In our last post, we provided some examples of recent scholarship that rely on the view, which we have defended, that the Constitution is written in the language of law. They are not consistent with the view that the Constitution is written in ordinary language. In this post we provide some other important examples.
Scholars have even shown the language that looks most ordinary is better understood as part of the language of the law. The Fourth Amendment provides: “the right of the people to be secure in their persons, houses, papers, and effects, against unreasonable searches and seizures, shall not be violated, and no Warrants shall issue, but upon probable cause, supported by Oath or affirmation, and particularly describing the place to be searched, and the persons or things to be seized.” The word “unreasonable” is sometimes used as an example of a vague word in ordinary language that renders the meaning of a constitutional provision indeterminate. But Laura Donohue has argued that the word “unreasonable” should be instead read with the legal meaning of “against the reason of the common law.” As a result, the Fourth Amendment does not incorporate some free-floating reasonableness test, but a set of specific prohibitions of searches that violated the common law. For instance, she argues that warrantless entry into homes except in pursuit of a fleeing felon was a paradigm example of a search against the reason of the common law and is therefore prohibited. Under this view, the Fourth Amendment is not a provision of magnificent, but indeterminate generality, but a relatively precise catalog of prohibitions on government action.

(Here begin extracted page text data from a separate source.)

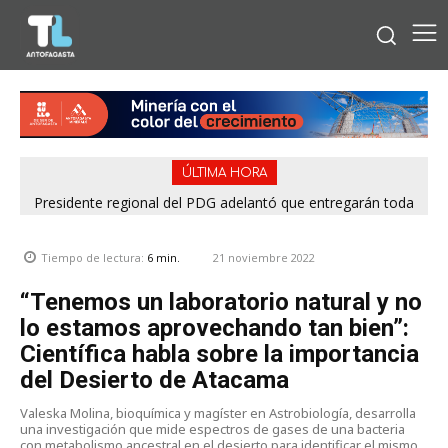
ÚLTIMA HORA
Presidente regional del PDG adelantó que entregarán toda
Municipio plantea asumir parte de las obras para destrabar
la información para esclarecer rendiciones denunciadas por
Playa La Chimba y proyecta renovación de parques del
el Servel
borde costero
21 noviembre 2022
Tiempo de lectura:
6
min.
“Tenemos un laboratorio natural y no
lo estamos aprovechando tan bien”:
Científica habla sobre la importancia
del Desierto de Atacama
Valeska Molina, bioquímica y magíster en Astrobiología, desarrolla
una investigación que mide espectros de gases de una bacteria
con metabolismo ancestral en el desierto para identificar el mismo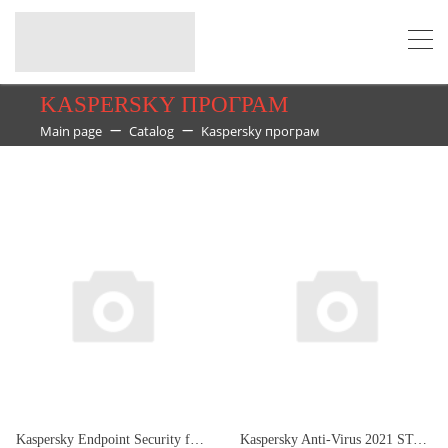
KASPERSKY ПРОГРАМ
Main page
Catalog
Kaspersky програм
Kaspersky Endpoint Security for Business - Select. 1 50-99 Node 1 year Base License
Kaspersky Anti-Virus 2021 STAN and Caucasus Edition. 2- Desktop 1 year Base Retail Pack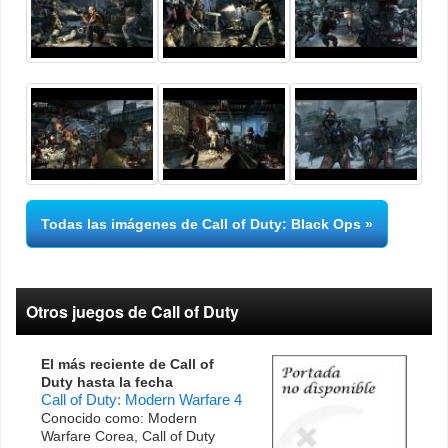
Todas las imágenes de Call of Duty: Black Ops
Otros juegos de Call of Duty
El más reciente de Call of
Duty hasta la fecha
Call of Duty: Modern Warfare 4
Conocido como: Modern
Warfare Corea, Call of Duty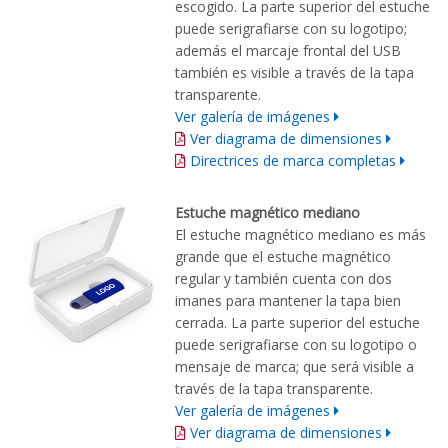
escogido. La parte superior del estuche
puede serigrafiarse con su logotipo;
además el marcaje frontal del USB
también es visible a través de la tapa
transparente.
Ver galería de imágenes
Ver diagrama de dimensiones
Directrices de marca completas
Estuche magnético mediano
El estuche magnético mediano es más
grande que el estuche magnético
regular y también cuenta con dos
imanes para mantener la tapa bien
cerrada. La parte superior del estuche
puede serigrafiarse con su logotipo o
mensaje de marca; que será visible a
través de la tapa transparente.
Ver galería de imágenes
Ver diagrama de dimensiones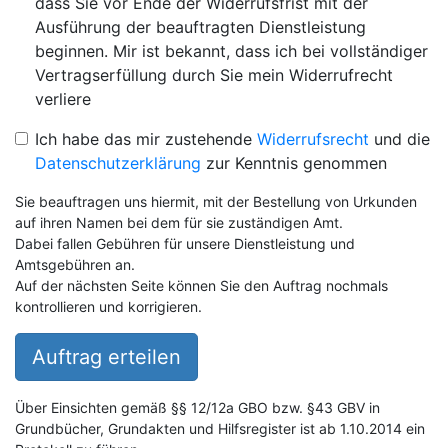
dass Sie vor Ende der Widerrufsfrist mit der
Ausführung der beauftragten Dienstleistung
beginnen. Mir ist bekannt, dass ich bei vollständiger
Vertragserfüllung durch Sie mein Widerrufrecht
verliere
Ich habe das mir zustehende
Widerrufsrecht
und die
Datenschutzerklärung
zur Kenntnis genommen
Sie beauftragen uns hiermit, mit der Bestellung von Urkunden
auf ihren Namen bei dem für sie zuständigen Amt.
Dabei fallen Gebühren für unsere Dienstleistung und
Amtsgebühren an.
Auf der nächsten Seite können Sie den Auftrag nochmals
kontrollieren und korrigieren.
Auftrag erteilen
Über Einsichten gemäß §§ 12/12a GBO bzw. §43 GBV in
Grundbücher, Grundakten und Hilfsregister ist ab 1.10.2014 ein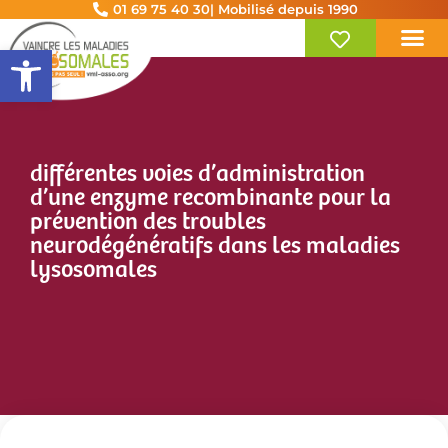
01 69 75 40 30
| Mobilisé depuis 1990
Ouvrir la barre d’outils
différentes voies d’administration
d’une enzyme recombinante pour la
prévention des troubles
neurodégénératifs dans les maladies
lysosomales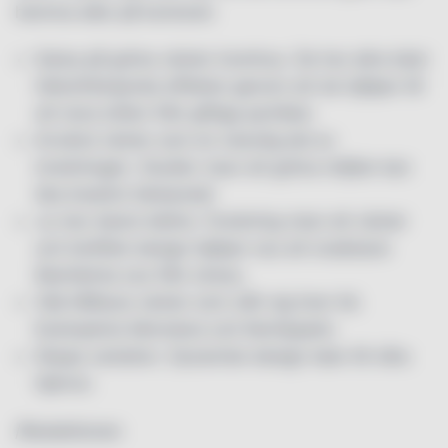
hemma eller på kontoret:
Satsa på gröna växter inomhus. De har allra bäst
hälsofrämjande effekter genom att de hjälper till
att rena luften från giftiga partiklar.
Använd växter som en naturlig del av
inredningen. Studier visar att gröna miljöer kan
öka kreativt tänkande!
Ju mer desto bättre. Forskning visar att växter
och biofilisk design hjälper oss att snabbare
återhämta oss från stress.
Välj hållbara växter som står sig över tid.
Exempelvis Monstera och Kentiapalm.
Skapa variation. Dynamisk design talar till våra
hjärnor.
/Redaktionen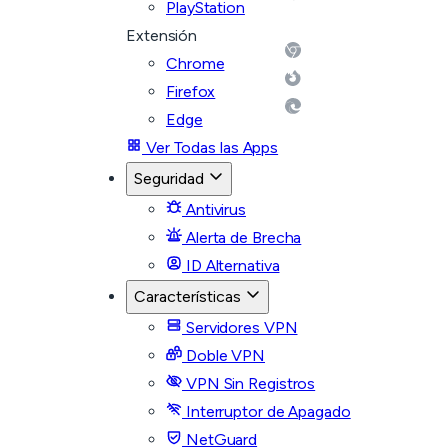
PlayStation
Extensión
Chrome
Firefox
Edge
Ver Todas las Apps
Seguridad
Antivirus
Alerta de Brecha
ID Alternativa
Características
Servidores VPN
Doble VPN
VPN Sin Registros
Interruptor de Apagado
NetGuard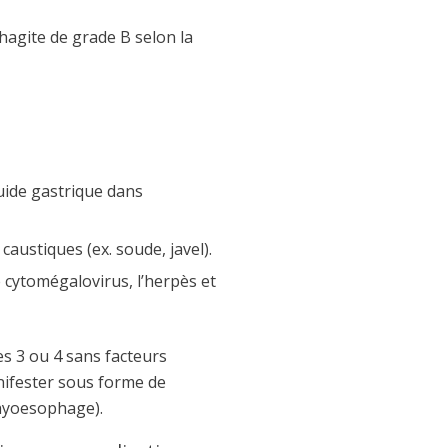
hagite de grade B selon la
uide gastrique dans
caustiques (ex. soude, javel).
e cytomégalovirus, l’herpès et
es 3 ou 4 sans facteurs
anifester sous forme de
hyoesophage).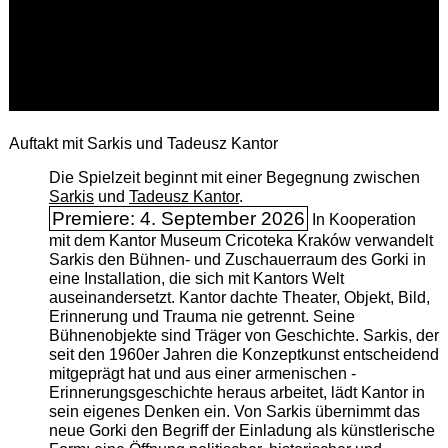
Auftakt mit Sarkis und Tadeusz Kantor
Die Spielzeit beginnt mit einer Begegnung zwischen
Sarkis
und
Tadeusz Kantor
.
Premiere: 4. September 2026
In Kooperation
mit dem Kantor Museum Cricoteka Kraków verwandelt
Sarkis den Bühnen- und Zuschauerraum des Gorki in
eine Installation, die sich mit Kantors Welt
auseinandersetzt. Kantor dachte Theater, Objekt, Bild,
Erinnerung und Trauma nie getrennt. Seine
Bühnenobjekte sind Träger von Geschichte. Sarkis, der
seit den 1960er Jahren die Konzeptkunst entscheidend
mitgeprägt hat und aus einer armenischen ­
Erinnerungsgeschichte heraus arbeitet, lädt Kantor in
sein eigenes Denken ein. Von Sarkis übernimmt das
neue Gorki den Begriff der Einladung als künstlerische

Other recent scholarship has suggested the language of the law is essential to deciding who can hold the highest office in the land. The Natural Born Citizen Clause provides” no person, but a natural born Citizen . . . shall be eligible for the Office of President.” It is not clear that the term “natural born Citizen” would even register in ordinary language. But if it could be read in ordinary language it would appear to require that only those born in United States territory were eligible for the Presidency. Under English law, however, a person born outside of the country could still be a natural born subject if they were classified as a subject under the laws at the time of their birth. Thus, Michael Ramsey argues a natural born citizen is a person who was a citizen under the laws at the time of his birth. This recent scholarship has once again treated a constitutional provision as written in the language of the law and found its meaning in legal history.
The language of the law is also at the heart of reevaluating the meaning of the Necessary and Proper Clause. While an ordinary reading of the Clause may make it seem vague, a recent book argues that its concepts have clear foundations in eighteenth century Anglo-American law. One of the authors uses fiduciary law to conclude that the incidental powers authorized by the Clause had to be less than the principal powers specifically authorized by the Constitution. Another interesting conclusion from this analysis is that the meaning of the Clause requires that this power be used impartially and thus that the original Constitution applied some form of an equality principle to the federal government . Whatever the validity of this interpretation, it would be impossible to make it from the ordinary meaning of the words.